| DOCUMENT PASSAGE |
-- -- --

Tuesday, April 24, 2012

Keep Throwing Mud Against the Wall

      Got a link about an exhibit of photographs at The Tennessee State Museum in Nashville. Joe O'Donnell spent seven months in Japan in 1945 and 1946 taking photographs for the Marines. He took a bunch of personal photos "off the clock." The exhibit is 24 images from his collection. Images from Hiroshima are in the exhibit.
      I took three deep breaths. E-mailed the gal at the museum who was the contact for the O'Donnell exhibit and asked, "Ever thought about Ed Westcott?"
      One of the curators e-mailed Monday. He said, paraphrasing, no we haven't and we should.
      On other fronts, a military blogger that I sent my YouTube link to, e-mailed and said there are three of them who do a podcast and wanted to know if I was interested in doing a live interview. Sure. Why not?
      So things are looking up a bit.

-- -- --

| PROVIDED MATERIAL |
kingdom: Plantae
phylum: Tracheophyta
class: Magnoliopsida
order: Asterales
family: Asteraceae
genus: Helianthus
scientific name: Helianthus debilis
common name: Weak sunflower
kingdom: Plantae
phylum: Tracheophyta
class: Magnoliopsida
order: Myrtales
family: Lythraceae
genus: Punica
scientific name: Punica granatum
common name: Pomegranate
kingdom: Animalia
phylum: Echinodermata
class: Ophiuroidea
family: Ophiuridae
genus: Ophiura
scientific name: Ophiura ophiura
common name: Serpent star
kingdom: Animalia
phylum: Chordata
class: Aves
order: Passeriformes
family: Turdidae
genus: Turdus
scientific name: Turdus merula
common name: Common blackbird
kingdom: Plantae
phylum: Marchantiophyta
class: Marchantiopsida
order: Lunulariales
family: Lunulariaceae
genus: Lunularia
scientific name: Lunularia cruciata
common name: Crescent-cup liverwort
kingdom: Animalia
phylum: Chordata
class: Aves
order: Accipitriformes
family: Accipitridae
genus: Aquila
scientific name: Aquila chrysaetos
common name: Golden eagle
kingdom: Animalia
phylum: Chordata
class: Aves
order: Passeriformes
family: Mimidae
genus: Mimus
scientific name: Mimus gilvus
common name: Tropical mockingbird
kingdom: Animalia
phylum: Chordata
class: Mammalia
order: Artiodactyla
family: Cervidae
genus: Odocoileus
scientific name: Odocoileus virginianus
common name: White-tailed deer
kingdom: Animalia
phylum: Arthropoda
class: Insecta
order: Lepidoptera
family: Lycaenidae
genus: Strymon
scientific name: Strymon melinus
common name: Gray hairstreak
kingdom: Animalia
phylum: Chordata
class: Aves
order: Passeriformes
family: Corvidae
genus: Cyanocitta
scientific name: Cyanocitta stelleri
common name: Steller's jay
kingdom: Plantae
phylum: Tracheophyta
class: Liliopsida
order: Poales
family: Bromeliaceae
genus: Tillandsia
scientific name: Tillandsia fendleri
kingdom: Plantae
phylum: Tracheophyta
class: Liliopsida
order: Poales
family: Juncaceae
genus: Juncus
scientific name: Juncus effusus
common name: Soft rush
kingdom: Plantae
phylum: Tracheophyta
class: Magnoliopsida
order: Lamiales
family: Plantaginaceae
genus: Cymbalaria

-- -- --

| TO-DO LIST |
A) Why does the writer of the blog post say that things are looking up a bit? Explain in one to three sentences.
B) Using the blog post, mark each statement yes or no and quote the words that decide it: (i) Joe O'Donnell spent seven months in Japan. (ii) The exhibit has 30 images. (iii) The curator said the museum had already considered Ed Westcott.
C) Reproduce the blog post from "Keep Throwing Mud" up to and including "in the exhibit.".

| RESULTS OF THE TASKS |
A) A museum curator replied that they had not thought about Ed Westcott and should. Also, a military blogger offered a live interview on a podcast that three of them run.

B)
(i) Yes: "Joe O'Donnell spent seven months in Japan in 1945 and 1946"
(ii) No: "The exhibit is 24 images from his collection."
(iii) No: "no we haven't and we should."

C)
Keep Throwing Mud Against the Wall

      Got a link about an exhibit of photographs at The Tennessee State Museum in Nashville. Joe O'Donnell spent seven months in Japan in 1945 and 1946 taking photographs for the Marines. He took a bunch of personal photos "off the clock." The exhibit is 24 images from his collection. Images from Hiroshima are in the exhibit.